▸ **Aim of the exercise**
Copy every record verbatim but exclude the pictures.

- - - - -

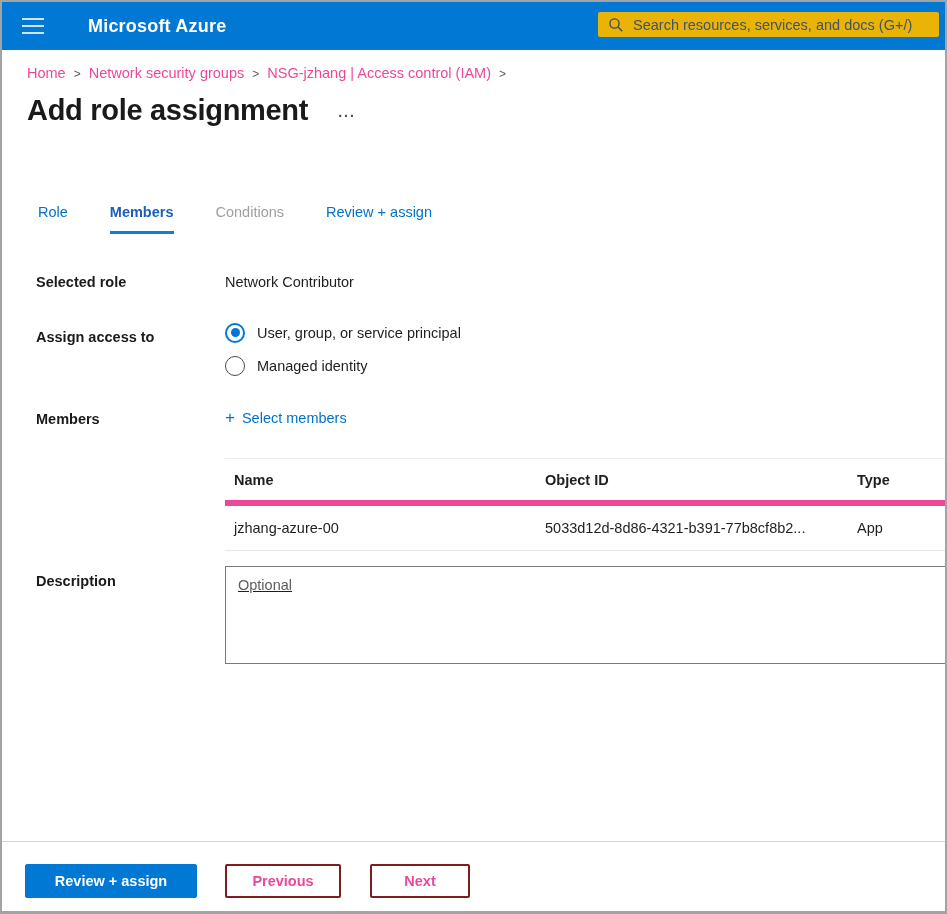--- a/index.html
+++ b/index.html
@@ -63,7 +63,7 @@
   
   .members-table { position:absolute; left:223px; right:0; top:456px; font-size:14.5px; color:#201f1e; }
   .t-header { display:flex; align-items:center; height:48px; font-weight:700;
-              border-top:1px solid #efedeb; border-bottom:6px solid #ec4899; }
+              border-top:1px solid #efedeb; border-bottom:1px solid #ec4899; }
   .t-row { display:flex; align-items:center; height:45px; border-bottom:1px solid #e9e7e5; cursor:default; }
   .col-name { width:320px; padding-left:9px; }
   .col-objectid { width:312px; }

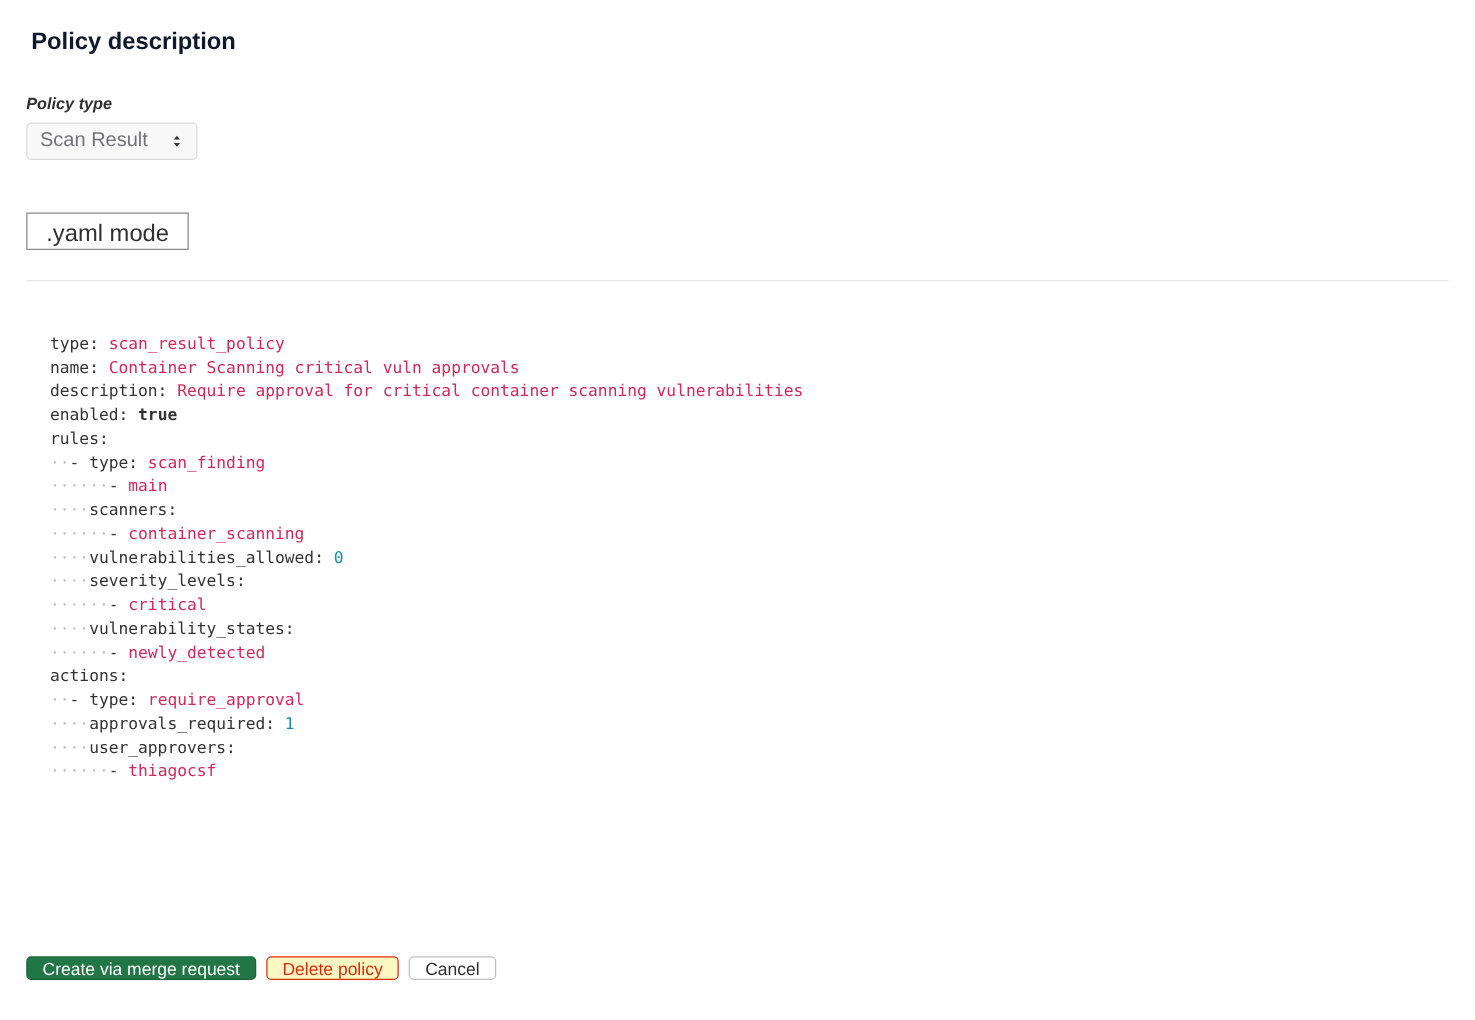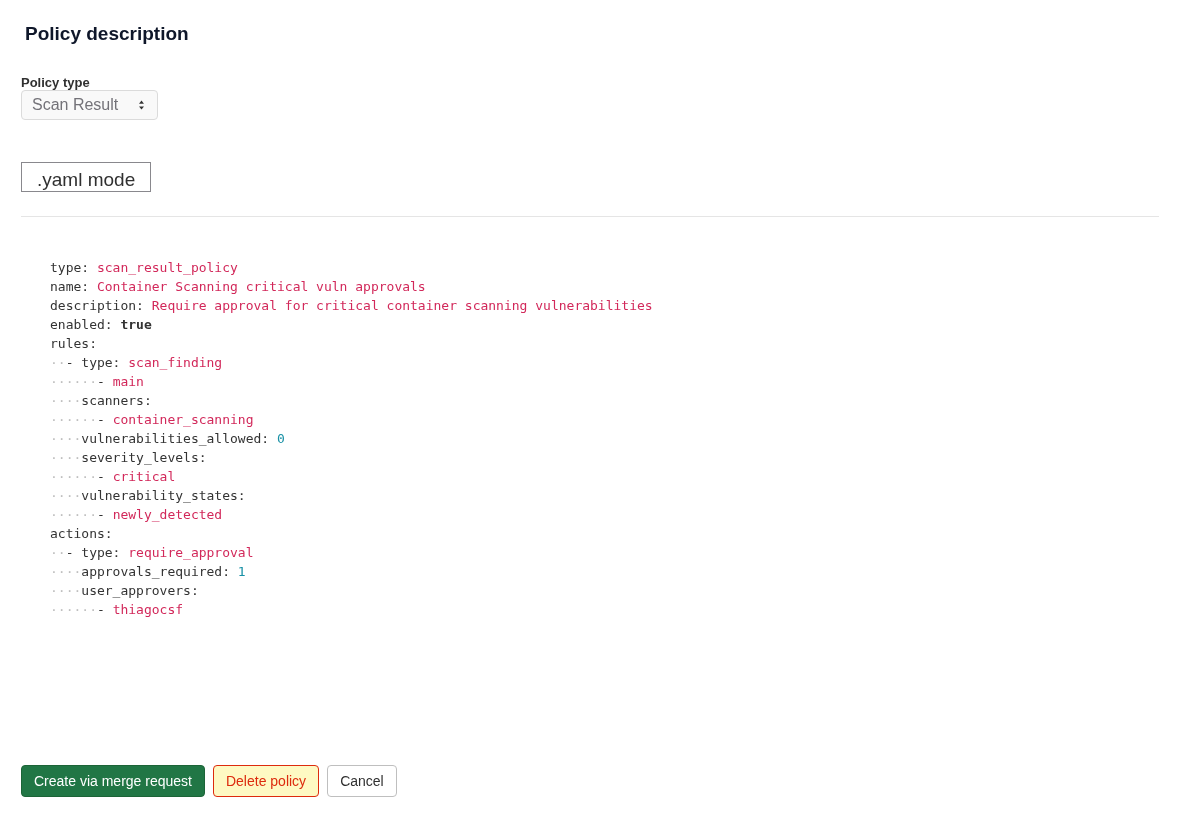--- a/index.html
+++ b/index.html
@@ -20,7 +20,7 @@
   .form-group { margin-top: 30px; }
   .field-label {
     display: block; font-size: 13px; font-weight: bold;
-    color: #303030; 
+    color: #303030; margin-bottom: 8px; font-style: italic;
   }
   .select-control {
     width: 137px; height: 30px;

- - - - -

▸ **Solution to this task**
--- a/index.html
+++ b/index.html
@@ -63,7 +63,7 @@
   
   .members-table { position:absolute; left:223px; right:0; top:456px; font-size:14.5px; color:#201f1e; }
   .t-header { display:flex; align-items:center; height:48px; font-weight:700;
-              border-top:1px solid #efedeb; border-bottom:6px solid #ec4899; }
+              border-top:1px solid #efedeb; border-bottom:1px solid #ec4899; }
   .t-row { display:flex; align-items:center; height:45px; border-bottom:1px solid #e9e7e5; cursor:default; }
   .col-name { width:320px; padding-left:9px; }
   .col-objectid { width:312px; }

--- a/index.html
+++ b/index.html
@@ -20,7 +20,7 @@
   .form-group { margin-top: 30px; }
   .field-label {
     display: block; font-size: 13px; font-weight: bold;
-    color: #303030; 
+    color: #303030; margin-bottom: 8px; font-style: italic;
   }
   .select-control {
     width: 137px; height: 30px;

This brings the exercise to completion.